Kedudukan Visum Sebagai Alat Bukti Dalam SPP
@ilustrasi

Kedudukan Visum Sebagai Alat Bukti Dalam SPP

Litigasi - Visum et repertum (VER) adalah laporan tertulis yang dibuat oleh dokter berdasarkan sumpah jabatan mengenai apa yang dilihat atau apa yang diperiksa berdasarkan keilmuannya atas permintaan tertulis dari pihak berwajib untuk kepentingan peradilan.

VER berasal dari bahasa latin, artinya “Apa yang dilihat dan apa yang ditemukan”. Dasar hukum dijadikannya VER sebagai salah satu alat bukti dalam sistem peradilan pidana dapat dilihat pada Pasal 184 Ayat (1) sub b UU No. 8 Tahun 1981 tentang Kitab Undang-Undang Hukum Acara Pidana (KUHAP) yang berbunyi ”Alat bukti yang sah ialah keterangan ahli”.

ads

Pasal 1 butir 28 KUHAP berbunyi keterangan ahli adalah ”Keterangan yang diberikan oleh seseorang yang memiliki keahlian khusus tentang hal yang diperlukan untuk membuat terang suatu perkara pidana guna kepentingan pemeriksaan.” Keterangan saksi ahli dalam tulisan ini adalah saksi ahli forensik sesuai Pasal 179 Ayat (1) KUHAP berbunyi:

Setiap orang yang diminta pendapatnya sebagai ahli kedokteran kehakiman atau ahli lainnya wajib memberikan keterangan ahli demi keadilan.

Wujud saksi ahli forensik terbagi dua.

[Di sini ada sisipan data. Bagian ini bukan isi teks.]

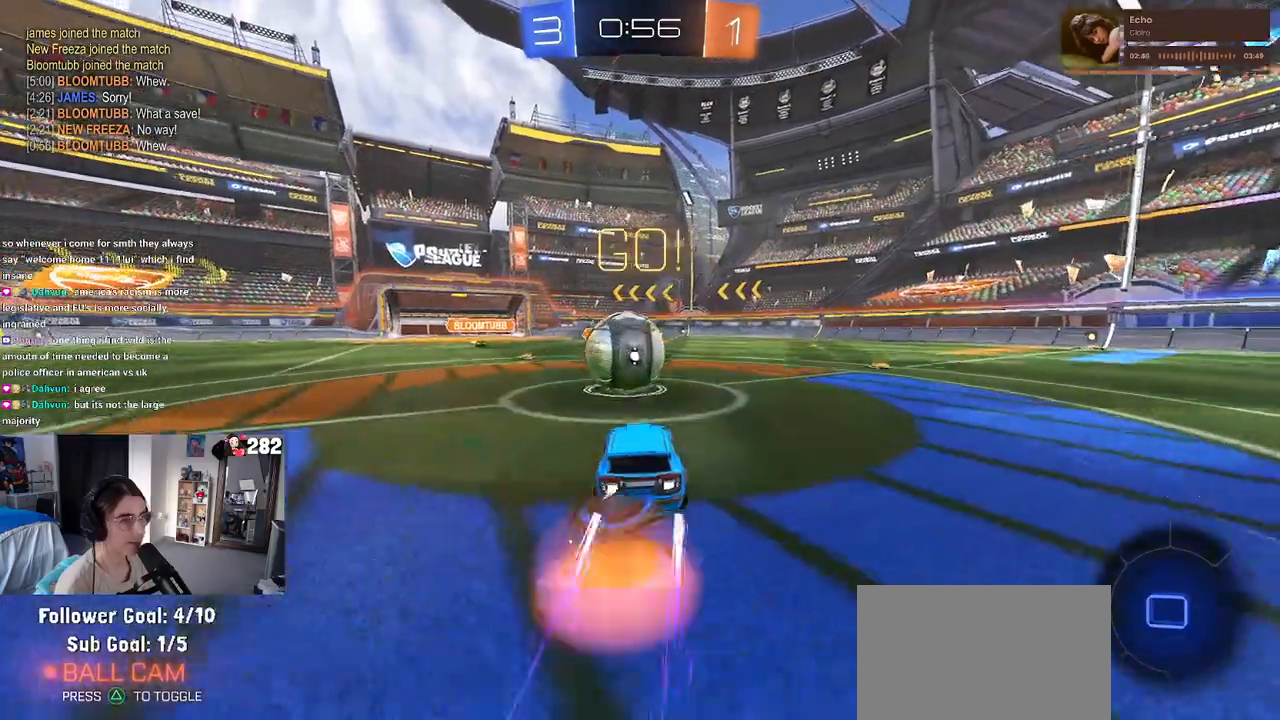
{"buttons": ["SQUARE"], "left_stick": "down-left", "right_stick": "center", "events": [[100, "left_stick", "up-left"], [250, "SQUARE", "down"], [283, "CROSS", "up"], [283, "left_stick", "down-left"]]}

Pertama,  wujud keterangan ahli yang disampaikan langsung didepan persidangan, sebagaimana diatur Pasal 184 Ayat (1) huruf b jo. Pasal 186 KUHAP, dan Kedua, Keterangan seorang ahli secara tertulis diluar persidangan, yang dikualifikasikan sebagai alat bukti surat (Pasal 184 ayat (1) huruf C jo. Pasal 187 KUHAP). Dengan demikian ada dua bentuk kesaksian ahli, yang tertulis diklasifikasikan sebagai alat bukti surat, yaitu visum et repertum (vide Pasal 184 Ayat (1) huruf C jo. Pasal 187 KUHAP.dan yang disampaikan secara lisan didepan persidangan, yang diklasifikasikan sebagai keterangan ahli (vide Pasal 184 Ayat (1) huruf B jo. Pasal 186 KUHAP).

Namun apabila dilihat kedudukan VER sebagai alat bukti dalam SPP terdapat permasalahan mendasar. Hal ini disebabkan Pembuktian Negatif yang diatur dalam Pasal 183 KUHAP yang berbunyi;

ads

Hakim tidak boleh menjatuhkan pidana kepada seseorang kecuali apabila dengan sekurang-kurangnya dua alat bukti yang sah ia memperoleh keyakinan bahwa suatu tindak pidana benar-benar terjadi dan bahwa terdakwalah yang bersalah melakukan.

Artinya walaupaun sudah ada 2 (dua) alat bukti yang cukup, namun lebih dipersyaratkan adanya keyakinan hakim. Kalau hakim tidak percaya terdapat VER tersebut, maka kekuatan VER sebagai alat bukti dalam SPP hanya sebagai instrumen pelengkap. Disisi lain, menurut Romli Atmasasmita dalam bukunya berjudul ”Kapita Selekta Hukum Pidana dan Kriminologi”, mengatakan Pasal 183 KUHAP perlu diamandemen diganti dengan Pembuktian Positif. Hal ini dimungkinkan, untuk mewujudkan SPP yang cepat, sederhana, dan murah. Karena berdasarkan Pembuktian Negatif menyebabkan mekanisme proses peradilan yang berbelit-belit. Sementara disisi lain, yang dipertaruhkan adalah nasib dan hidup seorang terdakwa. Berdasarkan Pembuktian Positif, cukup dipersyaratkan dengan alat-alat bukti. Apabila seseorang terbukti bersalah, berdasarkan alat bukti yang cukup, ia dapat langsung dihukum (AA).